Como o abuso não é exclusividade dos relacionamentos heterossexuais, a estudante de Educação Física Joana*, de 25 anos, viveu com a ex-namorada uma relação que desrespeitava muito a sua individualidade.

"Bem no início do relacionamento, ela me contou que era ciumenta e insegura, mas me garantiu que se eu tivesse paciência, ela tentaria melhorar. Eu topei numa boa, até porque nunca tinha tido experiência de estar com uma pessoa tão ciumenta, então nem imaginava o quão problemático isso poderia ser. Quando as situações de ciúme começaram a acontecer, eu comecei a ceder em tudo para evitar brigas", conta ela, que chegou a se afastar de alguns amigos de quem a ex não gostava.

"Por fim, deixei que ela tivesse todas as minhas senhas de redes sociais, e o ciúme ainda assim não passava. Ela tinha até a digital cadastrada no meu celular. Basicamente, deixava ela controlar tudo para ela ver que eu não estava querendo nada com ninguém e dessa forma evitar desgaste, porque me cansava muito brigar por ciume toda hora. Infelizmente, isso não resolveu os problemas", conta ela, que pediu para ter a identidade preservada por ainda gostar da ex e não descartar a possibilidade de voltar um dia.

"Hoje, só voltaria se sentisse que as coisas mudaram. Não quero voltar para as mesmas experiências. Nunca mais", diz ela.

Atenção para a linha que separa o saudável do excessivo

Adriana explica que é normal experimentar incômodo ou ciúme com alguma atitude do outro no ambiente virtual, como observar algum contato muito assíduo com outra pessoa.

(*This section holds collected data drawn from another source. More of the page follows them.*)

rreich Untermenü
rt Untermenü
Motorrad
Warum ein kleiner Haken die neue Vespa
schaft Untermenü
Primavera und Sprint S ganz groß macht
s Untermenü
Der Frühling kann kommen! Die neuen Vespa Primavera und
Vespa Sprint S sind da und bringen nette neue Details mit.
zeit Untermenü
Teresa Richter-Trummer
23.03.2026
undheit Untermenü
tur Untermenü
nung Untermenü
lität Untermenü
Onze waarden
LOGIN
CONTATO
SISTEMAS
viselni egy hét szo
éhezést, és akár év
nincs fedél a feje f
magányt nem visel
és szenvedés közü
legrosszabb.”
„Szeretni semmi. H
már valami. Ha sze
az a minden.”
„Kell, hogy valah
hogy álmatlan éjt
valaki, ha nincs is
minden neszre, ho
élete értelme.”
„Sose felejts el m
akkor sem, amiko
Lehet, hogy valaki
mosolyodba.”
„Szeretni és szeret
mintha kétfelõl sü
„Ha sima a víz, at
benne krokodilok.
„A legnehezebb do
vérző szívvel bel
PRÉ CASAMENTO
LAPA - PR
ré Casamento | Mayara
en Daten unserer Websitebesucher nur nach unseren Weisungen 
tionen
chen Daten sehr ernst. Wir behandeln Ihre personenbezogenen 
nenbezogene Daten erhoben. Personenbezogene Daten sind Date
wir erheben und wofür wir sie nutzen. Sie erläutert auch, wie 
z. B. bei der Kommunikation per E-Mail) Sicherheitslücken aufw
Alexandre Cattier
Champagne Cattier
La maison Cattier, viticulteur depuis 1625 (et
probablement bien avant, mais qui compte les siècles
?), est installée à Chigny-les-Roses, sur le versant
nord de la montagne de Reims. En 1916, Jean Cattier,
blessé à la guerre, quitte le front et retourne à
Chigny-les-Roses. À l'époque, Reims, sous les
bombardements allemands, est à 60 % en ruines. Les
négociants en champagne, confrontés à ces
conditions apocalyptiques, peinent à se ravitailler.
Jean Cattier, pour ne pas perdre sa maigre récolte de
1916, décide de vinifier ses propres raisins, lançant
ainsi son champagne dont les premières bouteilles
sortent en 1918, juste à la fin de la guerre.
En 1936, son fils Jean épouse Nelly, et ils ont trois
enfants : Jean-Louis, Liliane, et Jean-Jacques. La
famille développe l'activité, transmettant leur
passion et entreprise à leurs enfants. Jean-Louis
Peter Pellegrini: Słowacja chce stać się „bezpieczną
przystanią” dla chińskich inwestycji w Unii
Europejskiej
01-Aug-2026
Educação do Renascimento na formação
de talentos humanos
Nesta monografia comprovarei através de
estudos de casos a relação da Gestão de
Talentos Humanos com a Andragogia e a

"Nesse caso, em uma relação saudável, você pode conversar com o outro, procurar dizer o que você observou e o que foi que te incomodou, abrir o diálogo, procurando o entendimento", diz, sobre a forma positiva de lidar com os incômodos virtuais.

Sentir ciúme é normal, assim como é normal observar o outro na rede social. O que não é normal é que a sua vida gire em torno disso

É estranho se você estiver lá o tempo todo vendo o que o outro está fazendo, quem está comentando, quem está curtindo. "Isso é querer dominar o outro, o espaço, a vida. O stalker pode até dizer que essa é sua forma de gostar, de zelar, mas é um jogo de dominação, nem sempre consciente", explica.

Adriana alerta que esses casos devem ser observados com cuidado e atenção: um abuso dificilmente vai ficar só no campo virtual por muito tempo. "Esse tipo de ciúme manifestado pelas redes sociais e no espaço virtual pode evoluir para algo bem mais grave, mesmo homicídio. Quem tem a patologia deve procurar tratamento".